* Extracted page text data:
BEGIN

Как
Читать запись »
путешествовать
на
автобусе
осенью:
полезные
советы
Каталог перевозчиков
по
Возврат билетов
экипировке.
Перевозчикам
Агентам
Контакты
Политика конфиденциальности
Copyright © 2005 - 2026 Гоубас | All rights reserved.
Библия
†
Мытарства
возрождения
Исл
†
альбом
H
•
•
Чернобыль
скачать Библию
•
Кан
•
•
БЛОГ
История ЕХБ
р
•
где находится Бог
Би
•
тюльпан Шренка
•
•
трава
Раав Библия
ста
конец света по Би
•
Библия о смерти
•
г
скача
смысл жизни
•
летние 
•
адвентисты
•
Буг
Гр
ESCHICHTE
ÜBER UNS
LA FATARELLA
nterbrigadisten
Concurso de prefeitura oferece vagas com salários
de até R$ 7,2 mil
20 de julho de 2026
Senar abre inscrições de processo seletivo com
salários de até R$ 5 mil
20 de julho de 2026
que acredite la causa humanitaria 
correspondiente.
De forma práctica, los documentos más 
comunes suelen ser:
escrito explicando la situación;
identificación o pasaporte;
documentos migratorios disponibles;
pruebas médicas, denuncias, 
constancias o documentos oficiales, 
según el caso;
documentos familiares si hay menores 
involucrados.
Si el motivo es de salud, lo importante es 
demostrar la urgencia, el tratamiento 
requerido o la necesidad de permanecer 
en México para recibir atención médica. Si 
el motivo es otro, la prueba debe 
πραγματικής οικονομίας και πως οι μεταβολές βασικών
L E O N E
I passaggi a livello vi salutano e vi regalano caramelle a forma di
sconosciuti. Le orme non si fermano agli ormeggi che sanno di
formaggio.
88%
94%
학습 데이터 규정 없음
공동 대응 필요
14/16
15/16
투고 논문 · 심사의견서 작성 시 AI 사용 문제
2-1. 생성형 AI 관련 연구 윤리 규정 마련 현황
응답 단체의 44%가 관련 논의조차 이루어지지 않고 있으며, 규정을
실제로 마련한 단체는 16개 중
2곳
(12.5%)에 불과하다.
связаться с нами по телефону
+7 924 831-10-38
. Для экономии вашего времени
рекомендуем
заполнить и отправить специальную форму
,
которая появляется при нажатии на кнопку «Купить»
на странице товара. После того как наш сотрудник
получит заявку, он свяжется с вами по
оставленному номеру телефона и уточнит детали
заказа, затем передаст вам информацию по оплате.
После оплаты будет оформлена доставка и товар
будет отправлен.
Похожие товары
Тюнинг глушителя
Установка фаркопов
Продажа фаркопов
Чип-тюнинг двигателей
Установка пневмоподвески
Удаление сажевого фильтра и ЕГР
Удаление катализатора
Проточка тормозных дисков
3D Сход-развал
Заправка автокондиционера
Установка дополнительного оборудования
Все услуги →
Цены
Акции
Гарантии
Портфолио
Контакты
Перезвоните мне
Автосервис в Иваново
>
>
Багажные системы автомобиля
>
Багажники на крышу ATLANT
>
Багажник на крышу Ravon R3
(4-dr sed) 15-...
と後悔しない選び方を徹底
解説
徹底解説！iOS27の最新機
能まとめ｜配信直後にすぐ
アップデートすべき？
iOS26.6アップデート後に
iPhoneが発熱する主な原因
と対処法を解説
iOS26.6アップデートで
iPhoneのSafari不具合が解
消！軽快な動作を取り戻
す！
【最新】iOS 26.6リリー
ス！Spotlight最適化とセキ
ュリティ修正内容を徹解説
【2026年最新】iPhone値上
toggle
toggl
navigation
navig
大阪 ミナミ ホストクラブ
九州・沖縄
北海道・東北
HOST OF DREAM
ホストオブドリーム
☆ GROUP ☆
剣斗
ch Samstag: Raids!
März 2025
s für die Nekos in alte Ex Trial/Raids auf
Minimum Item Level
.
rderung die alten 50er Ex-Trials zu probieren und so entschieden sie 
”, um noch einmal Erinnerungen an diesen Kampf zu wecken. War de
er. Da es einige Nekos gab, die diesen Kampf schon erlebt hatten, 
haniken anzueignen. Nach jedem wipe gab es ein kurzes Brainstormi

END

* Instructions to follow: Report the count of lines in the entries that contain the string "После", and nothing besides it.

* Your response: 2